§ Task goal
From the passage on feral cats, quote everything from "Century and Emerson" down to "turtles, he said.".

§ Provided text
━━━━━━━━

Feral cats, unlike domesticated ones, were born wild and have had limited contact with humans. The cats will hiss and swipe at people who attempt to get close, Bender said. Their numbers are increasing due to people abandoning their pets during a sour economy, and the cats naturally reproducing once on their own. A female cat can produce up to three litters per year. Each litter can have between two and eight kittens.

Fortunately, the feral cats aren’t making their homes in parks and nature areas around Lodi, said parks superintendent Steve Dutra.

Keeping trash cleaned and emptied regularly prevents the cats from gorging on a free meal, he said. The landscaping done by workers also keeps critters the cats like to snack on from gaining a strong foothold in the parks around town, Dutra said.

Century and Emerson parks are two examples of city parks where houses are right next to the area, but they aren’t having problems with feral cats due to the city’s maintenance efforts, he said.

However, people still do use the Lodi Lake nature preserve as a dumping ground for their unwanted pets such as rabbits and turtles, he said.

━━━━━━━━

[Data items]
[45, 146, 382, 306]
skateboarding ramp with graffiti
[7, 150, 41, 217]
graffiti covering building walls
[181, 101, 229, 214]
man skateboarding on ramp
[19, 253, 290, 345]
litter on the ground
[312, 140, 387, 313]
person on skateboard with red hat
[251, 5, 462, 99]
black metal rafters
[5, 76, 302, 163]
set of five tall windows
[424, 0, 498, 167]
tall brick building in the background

━━━━━━━━

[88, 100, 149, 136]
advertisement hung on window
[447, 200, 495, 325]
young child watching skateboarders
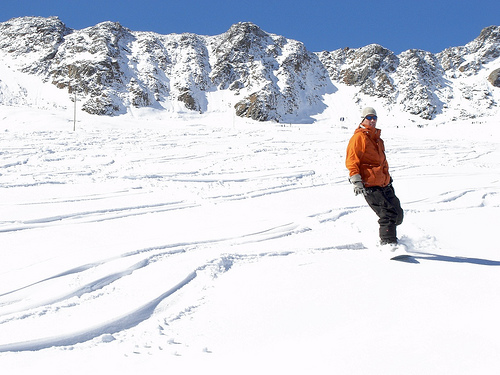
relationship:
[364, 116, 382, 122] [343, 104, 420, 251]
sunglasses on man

━━━━━━━━

§ Output below
Century and Emerson parks are two examples of city parks where houses are right next to the area, but they aren’t having problems with feral cats due to the city’s maintenance efforts, he said.

However, people still do use the Lodi Lake nature preserve as a dumping ground for their unwanted pets such as rabbits and turtles, he said.